In today's era of increasingly frequent global talent mobility, regional differences in salary levels have become a common focus for both job seekers and enterprises. A software engineer's salary in New York, London, Bangalore, or Singapore may differ by several times, but scientifically quantifying this difference is a complex challenge. The Megatonn project addresses this pain point by building a machine learning-based cross-city salary prediction platform.

The core value of this project lies in: users only need to input their personal career profile once, and the system can predict the salary level of that profile in different cities, helping users make more informed career decisions. This is of practical value for professionals considering cross-regional development, HR departments formulating compensation strategies, and economists researching the labor market.

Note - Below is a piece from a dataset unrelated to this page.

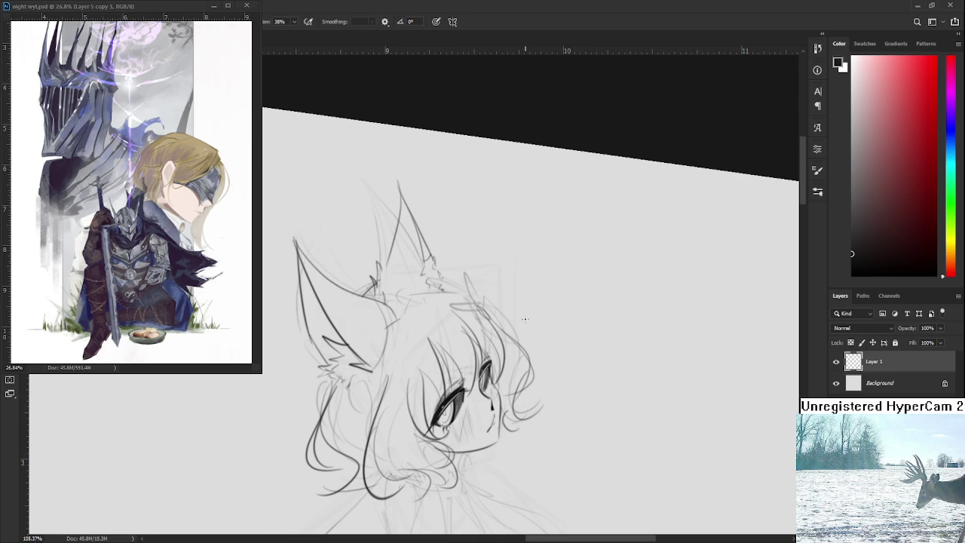
{"action": "scroll", "coordinate": [443, 337], "scroll_direction": "up", "scroll_amount": 2}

## System Architecture and Technology Stack

Megatonn adopts a typical data science application architecture with practical and efficient technology selection:

## Frontend Interface

- **Streamlit**: A Python framework for quickly building data applications, supporting interactive components and visualization
- **Plotly Express**: Generates interactive charts to display cross-city salary comparisons
- **Bilingual Support**: Built-in English and Russian interfaces to meet international needs

## Backend Inference

- **scikit-learn**: Core machine learning library providing regression model support
- **joblib**: Model serialization and deserialization
- **pandas / numpy**: Data processing and numerical computation
- **scipy.sparse**: Sparse matrix operations for efficient handling of high-dimensional features

## Feature Engineering

- **TF-IDF**: Vectorized representation of text features
- **MultiLabelBinarizer**: Multi-label skill encoding
- **Target Encoding**: An effective way to handle high-cardinality categorical variables

## 1. Multi-Dimensional Feature Engineering System

The project's feature engineering module is exquisitely designed, fully considering the complexity of human resource data:

**Basic Numerical Features**:
- Years of work experience (experience_years)
- Number of hard skills, number of soft skills
- Total number of skills, ratio of hard to soft skills

**Categorical Feature Encoding**:
- Frequency Encoding: Calculate the occurrence frequency of each category in the training set
- Target Encoding: Replace the original category with the mean value of the target variable corresponding to the category
- One-Hot Encoding: Handle low-cardinality categorical variables

**Interaction Features**:
- Role-city combination (role_city)
- Role-experience interaction (role_exp_interaction)

**Text Feature Extraction**:
- Word-level TF-IDF of job titles
- Character-level TF-IDF of job titles (captures spelling variations and abbreviations)

**Salary Anchoring Features**:
- City average salary (city_avg_salary)
- Role average salary (role_avg_salary)
- Role-city combination average salary (role_city_avg_salary)